Day 71: Unexpected Disappointments can Give Us Unexpected Delights

Unexpected Disappointments can Give Us Unexpected Delights

I started writing about why It (2017) is surprising and Dunkirk (2017) also makes an impact on me, despite its lack of cohesion in the expected unfolding of a film narrative.

Of course, what one viewer sees as a lack of cohesion is another person’s deliberate attempt (director Nolan in Dunkirk) to provide some sense of cohesion in the midst of chaos, with an aim to unsettle the viewer and to give a small indication of what it feels like to be inundated with information – aural and physical – mostly bullets, bombs and explosions – which doesn’t add up to our expectation of the form in which the information cinema wants to present itself to the viewer most often, and how it reveals itself. In this film it’s in a different way. Just like Interstellar and Inception, Nolan is still intent on telling stories out of order – like his first critical acceptance in the non-linear, Memento.

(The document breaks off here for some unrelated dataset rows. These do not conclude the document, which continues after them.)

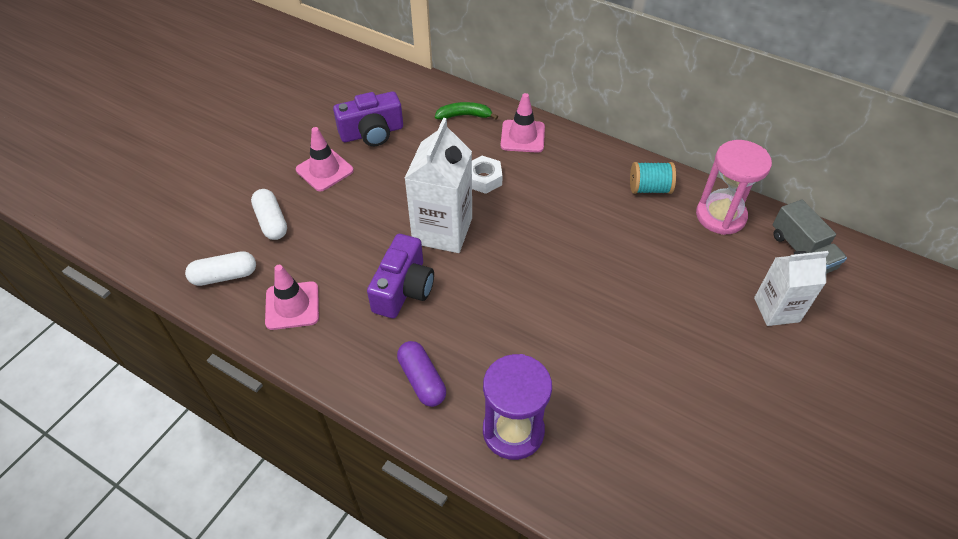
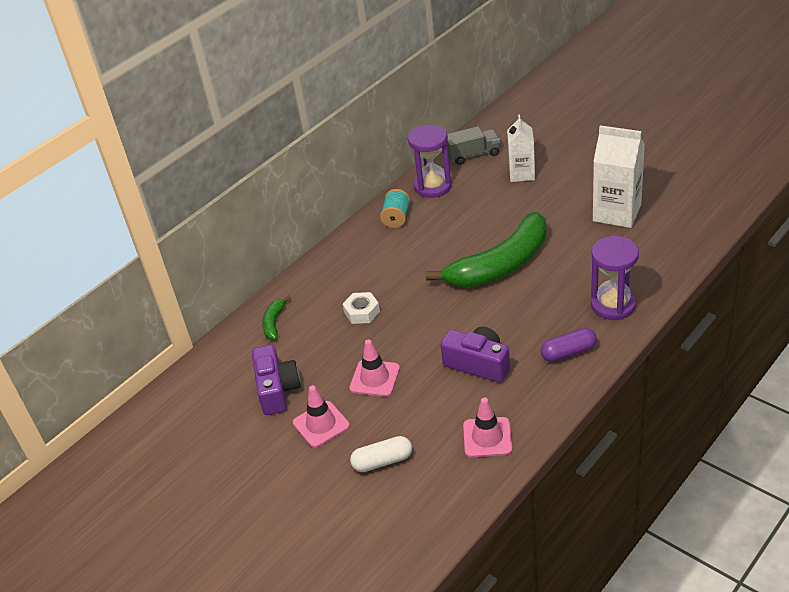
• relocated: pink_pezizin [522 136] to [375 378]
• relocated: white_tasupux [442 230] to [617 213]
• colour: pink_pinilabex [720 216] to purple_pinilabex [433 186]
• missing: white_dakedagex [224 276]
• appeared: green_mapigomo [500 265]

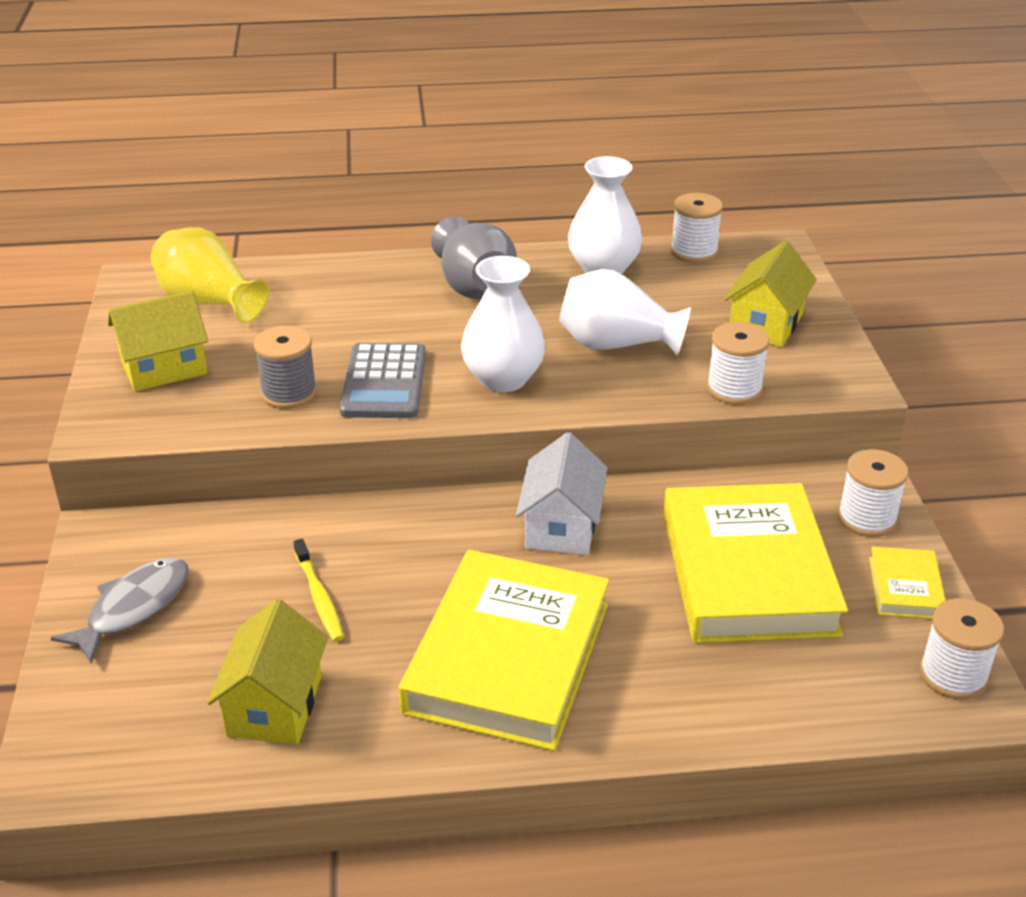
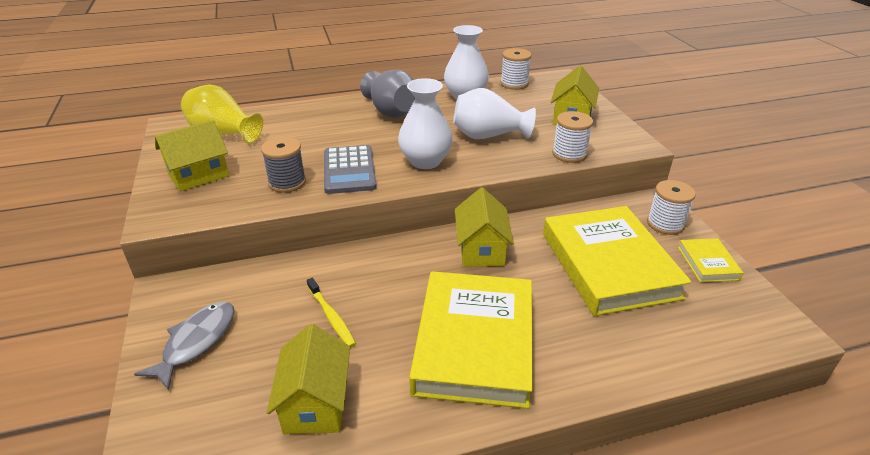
• colour: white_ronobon [561 526] to yellow_ronobon [481 249]
• missing: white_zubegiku [953 675]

Like Welles in Citizen Kane and Kurosawa with Rashomon, where different versions of the same events are shown, events revealed outside of their chronology gives greater freedom to the storyteller, writer or director.

It’s one of a director’s great tools, allowing manipulating of the audience. An example from the last few years, is the book and film, Gone Girl. There are two sides to every story – at least. It’s not just a cliché.

It works well if the intention is to confuse, unnerve or throw the viewer off-balance. Or to lead the viewer down one path before revealing another. In Dunkirk, it serves to underline emotional states of characters in the film.